Karnataka Chief Minister Basavaraj Bommai on Sunday, December 18, said the Bill to replace the SC/ST reservation ordinance is one among a set of draft laws to be introduced in the legislature session at the Suvarna Vidhana Soudha in Belagavi. The state government earlier brought in the ordinance hiking the reservation for Scheduled Castes from 15% to 17%, and for Scheduled Tribes from three per cent to seven per cent. Governor Thaawarchand Gehlot gave his assent to the ordinance. Now, the state government wants to introduce the Bill to give more legitimacy to its decision.
With the BJP government's decision to hike reservation for SC and ST communities remaining vulnerable as it exceeds the 50% cap fixed by the Supreme Court, the opposition, especially the Congress, is likely to raise the issue. The reservation related demand by various communities like Panchamasalis and Vokkaligas is likely to be raised by members from both opposition and treasury bench sides. Also, the internal reservation issue among Scheduled Castes is also likely to come up for discussion.
During the session that begins on Monday, December 19, the issues related to northern Karnataka will also be discussed, Bommai said talking to reporters in Hubballi. Reacting to the agitation by the Maharashtra Ekikaran Samiti in Belagavi on the border dispute, the Chief Minister said the organisation had been indulging in such activities for the past 50 years. The state government knows how to control the group and the same is being done to keep MES under check, he said.

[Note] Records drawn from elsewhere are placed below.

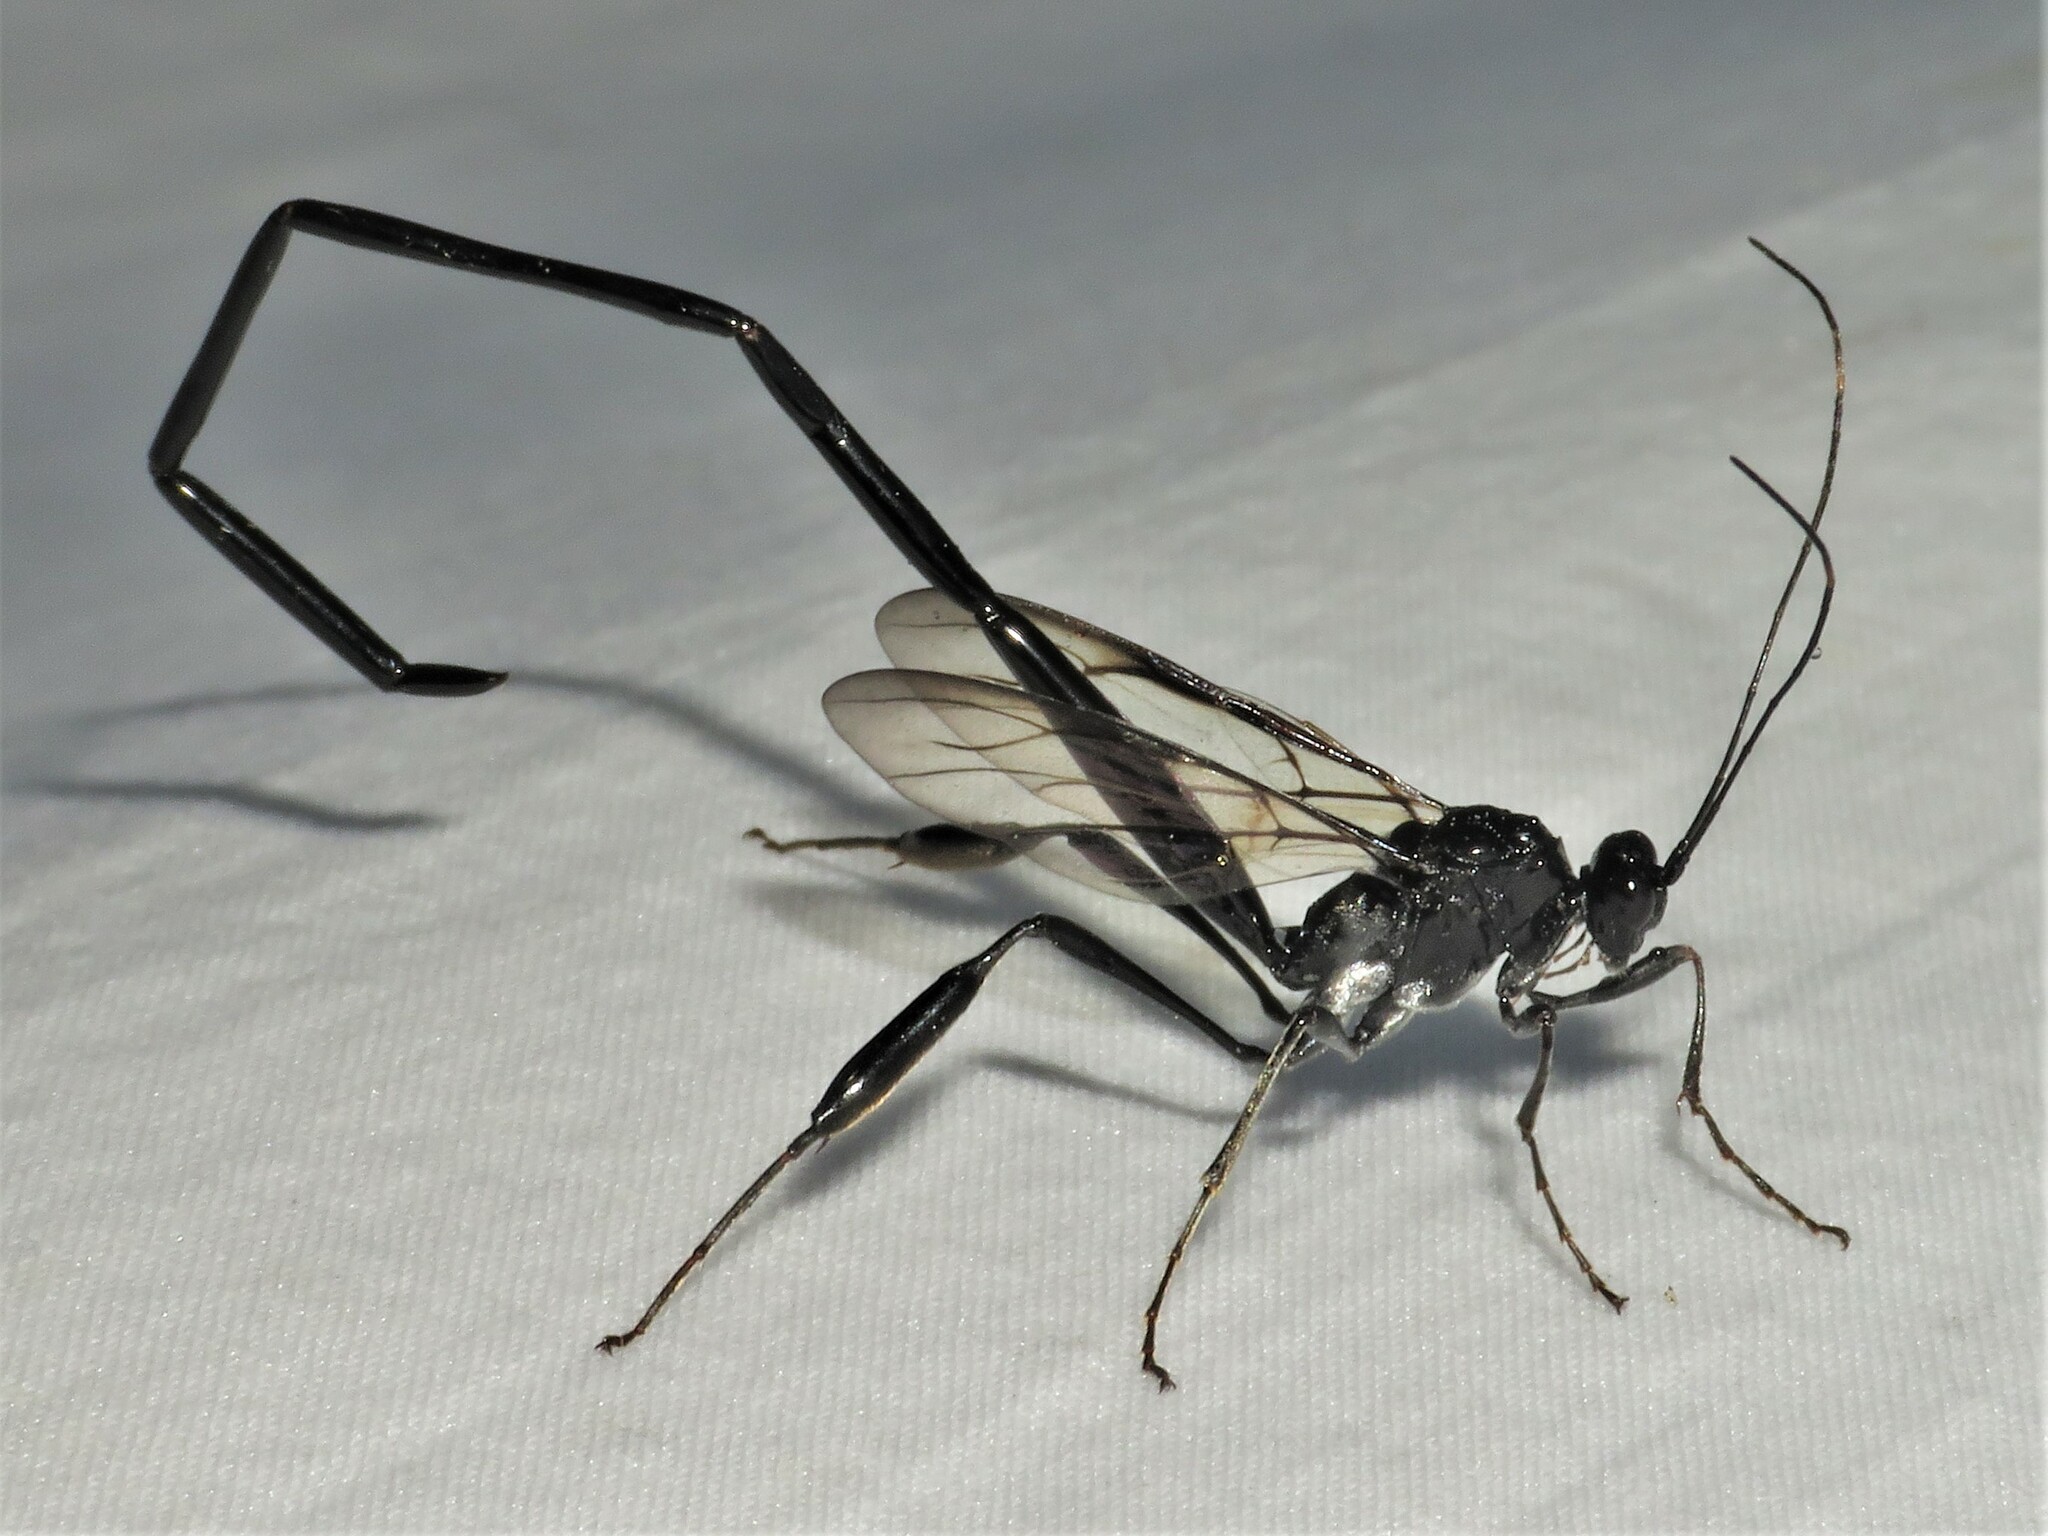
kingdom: Animalia
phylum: Arthropoda
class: Insecta
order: Hymenoptera
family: Pelecinidae
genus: Pelecinus
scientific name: Pelecinus polyturator
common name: American pelecinid wasp
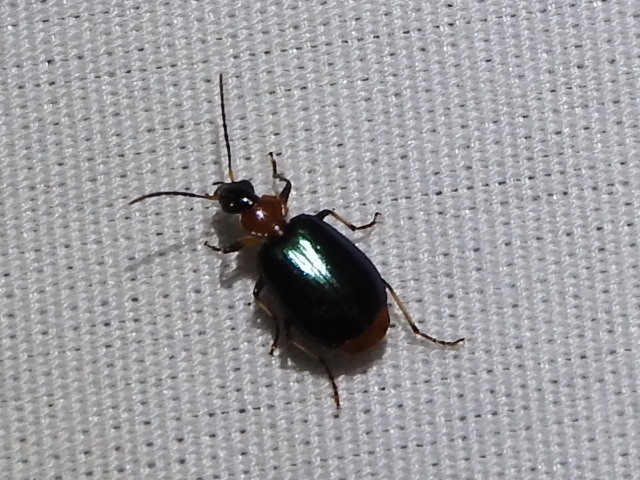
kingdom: Animalia
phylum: Arthropoda
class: Insecta
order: Coleoptera
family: Carabidae
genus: Lebia
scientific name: Lebia viridipennis
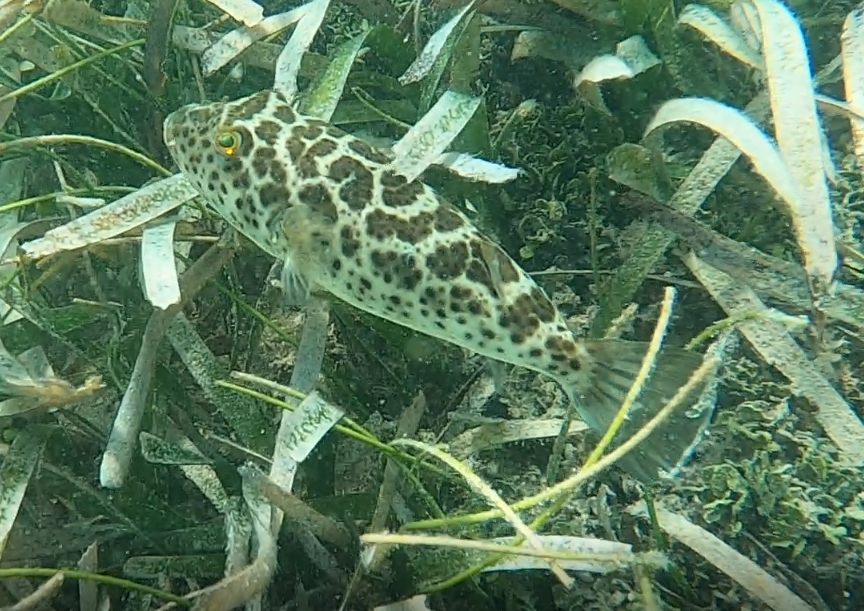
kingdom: Animalia
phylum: Chordata
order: Tetraodontiformes
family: Tetraodontidae
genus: Sphoeroides
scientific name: Sphoeroides testudineus
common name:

The MES is a pressure group fighting for the merger of Belagavi with Maharashtra by reasoning that the district has a large Marathi-speaking population.
The winter session of the state legislature will begin at 'Suvarna Vidhana Soudha' in Belagavi amid the raging border dispute with neighbouring Maharashtra and around five months to go for Assembly elections in Karnataka. This will be the last session of the incumbent BJP government in the northern district headquarters town bordering Maharashtra. This session assumes importance for the Chief Minister Basavaraj Bommai-led administration, as only the joint session and budget session will be left before elections are announced. The polls are likely to be held by April-May 2023.
The 10-day session till December 30 is likely to be stormy as both the ruling and opposition sides are appeared to attack and counter each other on a host of issues. The opposition parties are likely to corner the government on issues like alleged corruption and scams in various departments, voter data theft scandal, the border dispute and its handling by the government, law and order situation with incidents of communal flare-up and cooker blast in Mangaluru, farmers' demands including an increase in fair and remunerative price (FRP) for sugarcane.
With elections round the corner, the opposition parties are also likely to target the government on the issue of governance, unfulfilled promises made in the manifesto ahead of 2018 polls, and infrastructure woes in several urban areas, especially Bengaluru, due to torrential rains and deluge caused by them.
Speaker Vishweshwar Hegde Kageri has said six Bills are likely to be discussed during the session. Of the six draft laws to be taken up for discussion and approval, four are new ones. Two Bills including the Kannada Comprehensive Development Bill, were already tabled in the previous session in Bengaluru.
Besides, the session is being held amid the raging border dispute with the trigger being the possible hearing on the issue in the Supreme Court, on a suit filed by Maharashtra. The row had intensified in the last couple of weeks, with vehicles from either side being targeted, leaders from both states weighing in, and pro-Kannada and Marathi activists being detained by police amid a tense atmosphere in Belagavi.
Maharashtra claims Belagavi and some nearby places belong to it. Stepping in to defuse the border tensions, Union Home Minister Amit Shah on December 14 held a meeting with chief ministers of the two states and asked them to set up a six-member joint ministerial panel to address related issues and not make any claims till the Supreme Court pronounces its verdict on the dispute.
Belagavi, bordering Maharashtra, has been hosting legislature sessions once a year since 2006. As many as nine Winter sessions have been held in Belagavi in 16 years. Seven of them were held inside the Suvarna Soudha and two outside. Suvarna Vidhana Soudha, modelled on the Vidhana Soudha, the state secretariat in Bengaluru, was built as an assertion that Belagavi is an integral part of Karnataka.
It has been a long-standing demand of the people of north Karnataka to shift some government offices to Suvarna Vidhana Soudha, aimed at addressing regional imbalance, and for the benefit of citizens of the regions, who otherwise have to travel to Bengaluru.